Çalışma Metni:

⟨

Pazartesi, Aralık 11, 2006

SİYASET HARAMİLERİ HİÇBİRŞEYLER...

Yıllardır kafamı patlattığım ama bir türlü cevabını bulamadığım bir sorunun cevabını buldum Hamdolsun!...
Fertlere değil, topluma hizmet verebilmenin tek yolu ve adresi olan siyasette, neden bu kadar başarısızız diye beynimi patlatıyordum...
Buldum ve bildim şükürler olsun!...
Bir zamanlar başkent olan İstanbul'da; şimdilerde, yani Cumhuriyetten sonra da Ankara'da kullanılan ve kullanıldığında da muhataplarını inciten bir söylem var: "Taşra ve Taşralı"...
Taşra, merkezden uzak anlamında kullanılırken; Taşralı ise merkezden uzak ve olaylardan bi-haber şeklinde kullanılır olmuş!...

⟩

Görev Yönergesi:
Çalışma metnine göre "Taşralı" sözü hangi anlamda kullanılır olmuştur?

Kaynak Veriler:
⟨

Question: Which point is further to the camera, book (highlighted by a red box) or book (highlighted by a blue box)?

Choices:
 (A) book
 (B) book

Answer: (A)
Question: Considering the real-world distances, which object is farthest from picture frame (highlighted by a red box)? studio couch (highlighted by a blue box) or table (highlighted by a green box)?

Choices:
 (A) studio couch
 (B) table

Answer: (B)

⟩
⟨

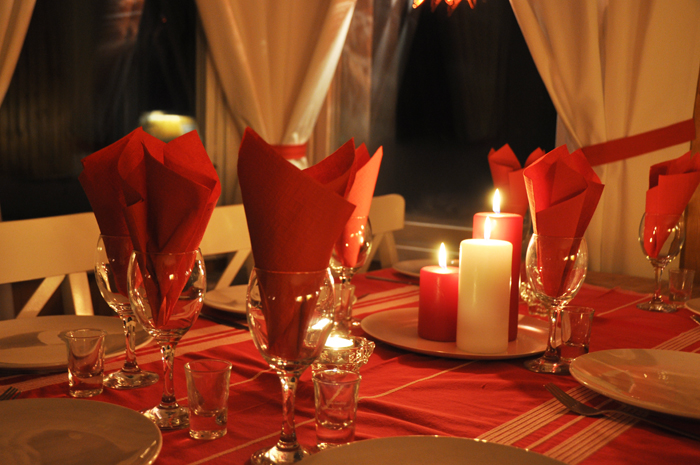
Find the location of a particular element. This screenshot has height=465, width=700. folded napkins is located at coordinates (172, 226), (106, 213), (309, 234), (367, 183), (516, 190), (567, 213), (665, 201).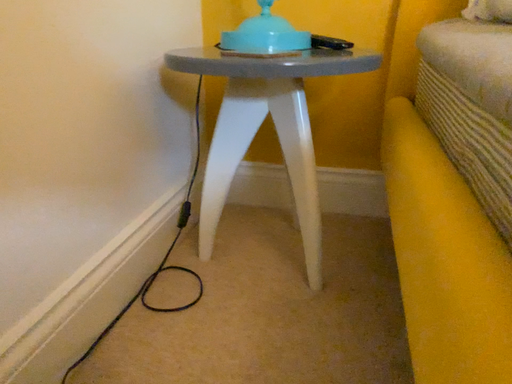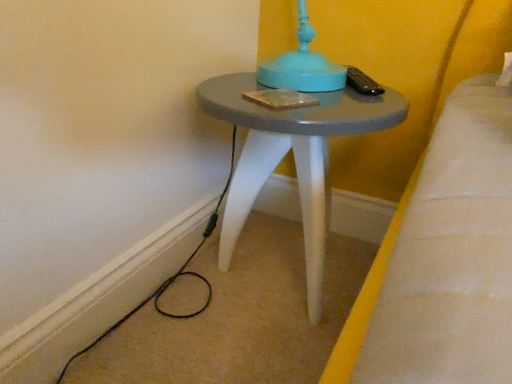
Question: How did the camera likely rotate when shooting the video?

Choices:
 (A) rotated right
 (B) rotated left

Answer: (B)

⟩

Görevin Sonucu:
Merkezden uzak ve olaylardan habersiz anlamında kullanılır olmuştur.